§ **THE TASK**
Go through the listing beneath and show each line containing the string "الاقفال".

§ **TASK DATA**
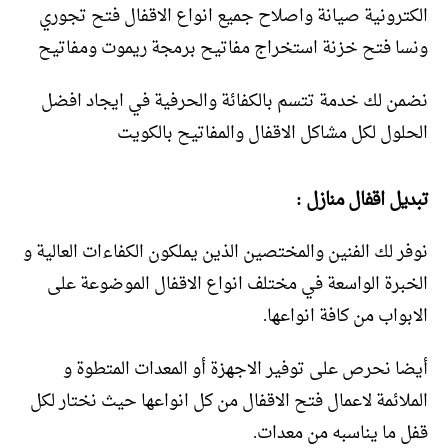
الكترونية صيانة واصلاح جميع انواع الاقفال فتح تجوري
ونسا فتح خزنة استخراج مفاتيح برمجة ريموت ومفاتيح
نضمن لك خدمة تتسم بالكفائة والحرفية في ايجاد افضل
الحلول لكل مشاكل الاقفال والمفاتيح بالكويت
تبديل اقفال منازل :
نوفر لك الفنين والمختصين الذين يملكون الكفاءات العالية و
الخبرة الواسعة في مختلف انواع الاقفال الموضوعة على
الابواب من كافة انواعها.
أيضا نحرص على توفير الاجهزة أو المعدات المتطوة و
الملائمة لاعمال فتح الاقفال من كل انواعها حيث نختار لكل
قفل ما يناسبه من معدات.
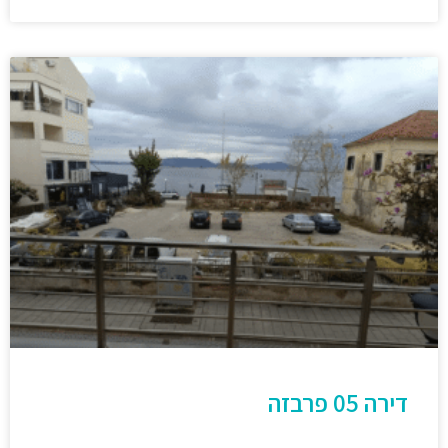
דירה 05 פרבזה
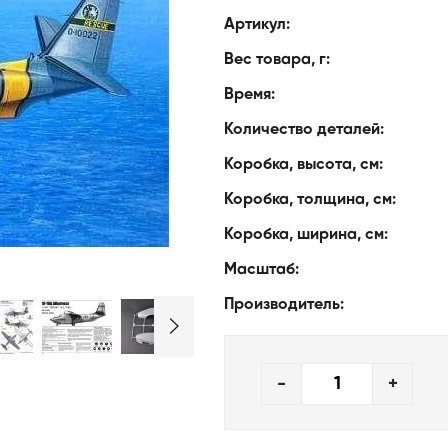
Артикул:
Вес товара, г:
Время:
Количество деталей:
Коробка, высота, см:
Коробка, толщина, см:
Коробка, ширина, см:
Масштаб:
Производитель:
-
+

--

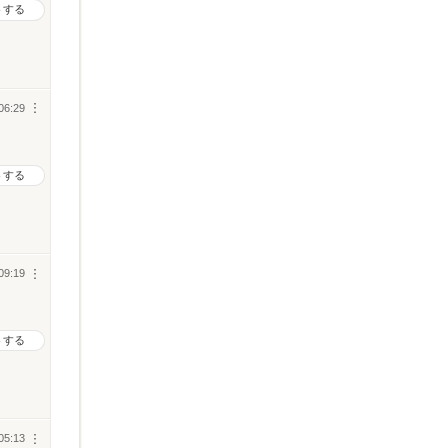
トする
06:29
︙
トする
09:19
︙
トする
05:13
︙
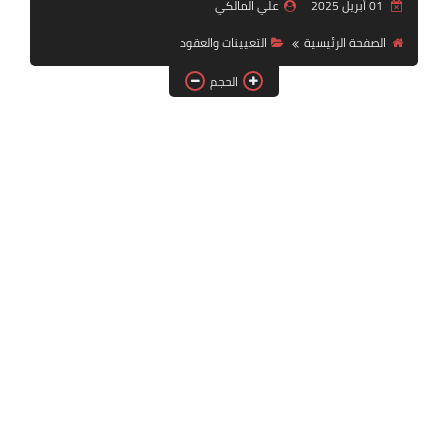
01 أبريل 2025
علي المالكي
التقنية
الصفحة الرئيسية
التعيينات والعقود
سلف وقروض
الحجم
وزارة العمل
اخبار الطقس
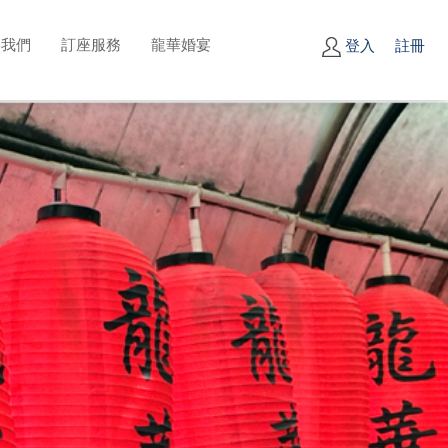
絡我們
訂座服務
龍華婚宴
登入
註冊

§ **FINISHED EXERCISE**
الكترونية صيانة واصلاح جميع انواع الاقفال فتح تجوري
الحلول لكل مشاكل الاقفال والمفاتيح بالكويت
الخبرة الواسعة في مختلف انواع الاقفال الموضوعة على
الملائمة لاعمال فتح الاقفال من كل انواعها حيث نختار لكل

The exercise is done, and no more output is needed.